Задания:
a. Извлеките из фрагмента текста без изменений отрывок от слов «Кстати, о закате» до слов «какого-то невидимого катера.».
b. Ответьте по фрагменту текста на вопросы, сохранив пометки:
(i) Какого цвета узкая полоска там, где закатилось солнце?
(ii) Через какое время, согласно фрагменту текста, выпадет снег?
(iii) Сколько грибов приносится из леса за один выход?

Кстати, о закате — пишу вам, за окном всё — цвета воронова крыла — черно, отливает синевой, грозовой и ночной, и только там, где уже давно закатилось солнце, - узкая, острая, как лезвие, полоска невероятного цвета, апельсинно-кораллового. Тишина кругом такая же глубокая, как чернота, и врывается в неё, вспарывая её тоже лезвием, гудок какого-то невидимого катера.
Наша осень уже клонится к зиме. Недели через две-три выпадет снег, начнутся заморозки, неприятно даже думать, а каково будет зимовать! К лету и солнцу привыкаю быстро и всю зиму только и делаю, что отвыкаю и отвыкнуть не могу, до следующей весны. К зиме же привыкать и не пробую, считаю её затянувшимся и растянувшимся антрактом между двумя летами (?). Когда выдаётся немного свободного времени, уже под вечер, бегаю в лес за ягодами и грибами. Грибы появились только несколько дней тому назад и будут до морозов. Есть здесь подосиновики и подберёзовики, грузди, волнушки, маслята. Довольно много, т. к. я, уходя ненадолго и почти не отдаляясь от дороги, т. к. мест не знаю и углубляться в лес боюсь, приношу с полведра грибов и литра 2—3 голубицы и черники. Сварили немного варенья, а грибы сушим и солим, да и так едим, жареные. Ягоды и грибы - большое подспорье в нашем меню, т. к. благодаря покупке домика с деньгами у нас трудновато. Грибов постараемся на зиму запасти хоть сколько-нб., если удастся выкроить время, чтобы насобирать.

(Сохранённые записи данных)
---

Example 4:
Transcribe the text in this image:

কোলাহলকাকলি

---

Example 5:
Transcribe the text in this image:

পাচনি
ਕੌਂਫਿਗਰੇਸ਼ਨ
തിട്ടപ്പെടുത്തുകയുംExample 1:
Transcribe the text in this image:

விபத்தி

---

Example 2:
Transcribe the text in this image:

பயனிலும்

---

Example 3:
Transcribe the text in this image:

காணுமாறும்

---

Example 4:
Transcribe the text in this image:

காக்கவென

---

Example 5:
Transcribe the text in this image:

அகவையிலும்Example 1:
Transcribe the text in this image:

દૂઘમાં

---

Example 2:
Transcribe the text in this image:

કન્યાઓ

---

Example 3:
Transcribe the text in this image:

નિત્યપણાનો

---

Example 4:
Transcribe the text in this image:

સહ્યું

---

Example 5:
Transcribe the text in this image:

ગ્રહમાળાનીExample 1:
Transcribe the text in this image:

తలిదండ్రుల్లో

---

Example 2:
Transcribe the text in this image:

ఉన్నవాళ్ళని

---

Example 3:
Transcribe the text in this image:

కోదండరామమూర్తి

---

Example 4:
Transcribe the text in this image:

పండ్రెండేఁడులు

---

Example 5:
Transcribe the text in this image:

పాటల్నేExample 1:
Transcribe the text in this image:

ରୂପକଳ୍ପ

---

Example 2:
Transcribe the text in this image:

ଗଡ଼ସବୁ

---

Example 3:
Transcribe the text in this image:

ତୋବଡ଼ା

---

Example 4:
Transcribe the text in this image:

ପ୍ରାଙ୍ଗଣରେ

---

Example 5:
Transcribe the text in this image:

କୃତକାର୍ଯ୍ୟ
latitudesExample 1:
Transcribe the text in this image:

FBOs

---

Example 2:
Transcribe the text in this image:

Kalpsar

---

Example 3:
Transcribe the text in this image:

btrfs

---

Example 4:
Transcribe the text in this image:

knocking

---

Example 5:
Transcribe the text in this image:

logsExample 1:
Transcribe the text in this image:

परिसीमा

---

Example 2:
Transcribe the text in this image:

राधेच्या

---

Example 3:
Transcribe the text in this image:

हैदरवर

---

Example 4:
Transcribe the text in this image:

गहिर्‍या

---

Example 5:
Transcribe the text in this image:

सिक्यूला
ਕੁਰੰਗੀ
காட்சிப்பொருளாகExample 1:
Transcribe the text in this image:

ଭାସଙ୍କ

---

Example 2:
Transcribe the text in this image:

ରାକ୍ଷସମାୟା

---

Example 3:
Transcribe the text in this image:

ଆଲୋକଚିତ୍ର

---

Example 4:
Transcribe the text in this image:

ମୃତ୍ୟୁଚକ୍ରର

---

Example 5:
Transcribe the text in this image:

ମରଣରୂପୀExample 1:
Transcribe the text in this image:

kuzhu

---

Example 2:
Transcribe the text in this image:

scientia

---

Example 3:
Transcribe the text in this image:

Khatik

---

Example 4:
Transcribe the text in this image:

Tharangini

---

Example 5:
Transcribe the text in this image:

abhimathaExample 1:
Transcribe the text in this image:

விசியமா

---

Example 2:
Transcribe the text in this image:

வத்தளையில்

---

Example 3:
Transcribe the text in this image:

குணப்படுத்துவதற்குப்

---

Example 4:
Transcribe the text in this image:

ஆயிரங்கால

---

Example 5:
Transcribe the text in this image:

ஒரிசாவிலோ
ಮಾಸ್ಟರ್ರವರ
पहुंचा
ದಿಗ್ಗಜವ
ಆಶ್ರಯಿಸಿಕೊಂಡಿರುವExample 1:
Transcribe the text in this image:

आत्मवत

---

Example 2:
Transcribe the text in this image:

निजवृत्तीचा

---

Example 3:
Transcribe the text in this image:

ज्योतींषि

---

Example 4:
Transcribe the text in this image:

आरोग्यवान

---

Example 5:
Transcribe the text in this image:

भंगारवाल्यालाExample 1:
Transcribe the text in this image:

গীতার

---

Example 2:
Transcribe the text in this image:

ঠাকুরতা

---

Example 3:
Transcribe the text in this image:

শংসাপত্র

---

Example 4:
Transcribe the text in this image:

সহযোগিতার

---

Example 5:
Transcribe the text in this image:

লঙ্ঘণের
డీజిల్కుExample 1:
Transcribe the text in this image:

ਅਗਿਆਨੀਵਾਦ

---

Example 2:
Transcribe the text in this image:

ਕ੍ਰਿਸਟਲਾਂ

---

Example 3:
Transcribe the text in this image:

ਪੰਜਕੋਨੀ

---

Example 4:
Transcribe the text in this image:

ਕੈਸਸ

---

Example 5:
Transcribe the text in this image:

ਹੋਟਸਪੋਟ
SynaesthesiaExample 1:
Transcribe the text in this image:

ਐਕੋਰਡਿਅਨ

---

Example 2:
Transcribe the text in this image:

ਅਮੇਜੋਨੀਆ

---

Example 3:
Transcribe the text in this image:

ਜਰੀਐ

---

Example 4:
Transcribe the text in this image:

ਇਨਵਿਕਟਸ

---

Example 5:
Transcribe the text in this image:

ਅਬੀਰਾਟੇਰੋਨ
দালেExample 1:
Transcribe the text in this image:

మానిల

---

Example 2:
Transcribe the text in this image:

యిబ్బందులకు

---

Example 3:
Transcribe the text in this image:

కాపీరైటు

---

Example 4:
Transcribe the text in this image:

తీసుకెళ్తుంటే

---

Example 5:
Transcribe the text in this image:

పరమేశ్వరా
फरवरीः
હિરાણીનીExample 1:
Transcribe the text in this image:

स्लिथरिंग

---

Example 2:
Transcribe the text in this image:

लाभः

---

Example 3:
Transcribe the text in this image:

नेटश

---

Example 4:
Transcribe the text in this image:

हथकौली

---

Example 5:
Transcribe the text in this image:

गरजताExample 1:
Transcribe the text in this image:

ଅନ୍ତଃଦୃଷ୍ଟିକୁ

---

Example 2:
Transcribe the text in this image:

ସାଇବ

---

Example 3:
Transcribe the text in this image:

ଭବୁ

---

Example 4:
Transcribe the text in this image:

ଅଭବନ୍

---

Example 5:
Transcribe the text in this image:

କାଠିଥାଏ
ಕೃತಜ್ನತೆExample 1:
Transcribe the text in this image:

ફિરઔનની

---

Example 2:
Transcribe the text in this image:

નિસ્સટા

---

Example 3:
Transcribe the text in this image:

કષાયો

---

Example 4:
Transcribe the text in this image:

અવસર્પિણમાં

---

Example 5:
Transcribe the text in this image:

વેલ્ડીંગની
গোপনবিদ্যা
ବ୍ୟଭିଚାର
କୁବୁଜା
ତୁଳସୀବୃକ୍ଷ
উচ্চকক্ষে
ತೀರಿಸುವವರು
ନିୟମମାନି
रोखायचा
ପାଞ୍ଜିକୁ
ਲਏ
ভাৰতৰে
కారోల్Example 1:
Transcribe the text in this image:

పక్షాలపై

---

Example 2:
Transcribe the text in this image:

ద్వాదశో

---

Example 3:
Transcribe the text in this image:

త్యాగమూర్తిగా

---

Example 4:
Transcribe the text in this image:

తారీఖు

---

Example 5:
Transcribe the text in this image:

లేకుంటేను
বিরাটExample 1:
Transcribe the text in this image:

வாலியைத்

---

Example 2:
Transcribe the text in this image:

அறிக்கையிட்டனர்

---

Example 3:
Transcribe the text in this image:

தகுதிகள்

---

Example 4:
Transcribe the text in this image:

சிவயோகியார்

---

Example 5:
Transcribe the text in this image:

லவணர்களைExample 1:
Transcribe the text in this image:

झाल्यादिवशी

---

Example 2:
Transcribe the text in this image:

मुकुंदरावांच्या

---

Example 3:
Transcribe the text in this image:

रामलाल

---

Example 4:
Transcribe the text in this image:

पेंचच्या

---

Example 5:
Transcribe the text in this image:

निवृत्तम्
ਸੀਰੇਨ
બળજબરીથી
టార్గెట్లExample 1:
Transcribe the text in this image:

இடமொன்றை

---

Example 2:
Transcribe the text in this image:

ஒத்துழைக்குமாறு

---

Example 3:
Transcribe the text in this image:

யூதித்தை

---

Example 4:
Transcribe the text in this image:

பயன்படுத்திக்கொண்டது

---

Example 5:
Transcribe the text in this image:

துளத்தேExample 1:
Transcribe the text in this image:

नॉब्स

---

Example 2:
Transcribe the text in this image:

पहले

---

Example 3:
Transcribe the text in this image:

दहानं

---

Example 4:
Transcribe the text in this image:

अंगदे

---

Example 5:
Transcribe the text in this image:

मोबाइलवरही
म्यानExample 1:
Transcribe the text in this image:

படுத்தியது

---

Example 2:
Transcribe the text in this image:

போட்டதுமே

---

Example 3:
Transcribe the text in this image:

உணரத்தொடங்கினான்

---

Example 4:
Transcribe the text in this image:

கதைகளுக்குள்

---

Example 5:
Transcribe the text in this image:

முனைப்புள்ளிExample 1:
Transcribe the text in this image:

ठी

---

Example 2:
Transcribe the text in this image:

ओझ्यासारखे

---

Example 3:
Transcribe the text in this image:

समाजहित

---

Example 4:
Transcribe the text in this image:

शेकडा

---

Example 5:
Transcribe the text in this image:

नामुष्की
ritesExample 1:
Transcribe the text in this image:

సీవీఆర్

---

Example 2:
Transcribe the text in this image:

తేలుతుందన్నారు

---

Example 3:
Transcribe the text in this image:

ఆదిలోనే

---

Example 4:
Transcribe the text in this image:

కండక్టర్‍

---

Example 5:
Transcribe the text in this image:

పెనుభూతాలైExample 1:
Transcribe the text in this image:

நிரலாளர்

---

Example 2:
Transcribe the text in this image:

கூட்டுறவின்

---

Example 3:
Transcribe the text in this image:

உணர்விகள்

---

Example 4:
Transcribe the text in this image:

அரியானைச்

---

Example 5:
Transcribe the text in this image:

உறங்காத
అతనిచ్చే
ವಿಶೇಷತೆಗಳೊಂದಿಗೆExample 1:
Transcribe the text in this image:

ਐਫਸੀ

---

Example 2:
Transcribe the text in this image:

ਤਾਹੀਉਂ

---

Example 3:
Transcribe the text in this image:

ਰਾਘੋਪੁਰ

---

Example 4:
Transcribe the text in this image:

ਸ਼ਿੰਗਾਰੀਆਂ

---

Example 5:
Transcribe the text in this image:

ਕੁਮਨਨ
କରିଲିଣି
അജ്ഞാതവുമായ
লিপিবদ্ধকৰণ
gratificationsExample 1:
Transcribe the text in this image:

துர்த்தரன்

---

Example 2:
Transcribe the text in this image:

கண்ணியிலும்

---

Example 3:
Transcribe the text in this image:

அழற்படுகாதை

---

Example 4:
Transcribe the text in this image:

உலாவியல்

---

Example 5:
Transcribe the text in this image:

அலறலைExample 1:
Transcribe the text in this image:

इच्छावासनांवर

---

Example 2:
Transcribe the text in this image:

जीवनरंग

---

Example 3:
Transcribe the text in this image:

Список решений:
a.
Кстати, о закате — пишу вам, за окном всё — цвета воронова крыла — черно, отливает синевой, грозовой и ночной, и только там, где уже давно закатилось солнце, - узкая, острая, как лезвие, полоска невероятного цвета, апельсинно-кораллового. Тишина кругом такая же глубокая, как чернота, и врывается в неё, вспарывая её тоже лезвием, гудок какого-то невидимого катера.

b.
(i) Апельсинно-кораллового.
(ii) Недели через две-три.
(iii) С полведра.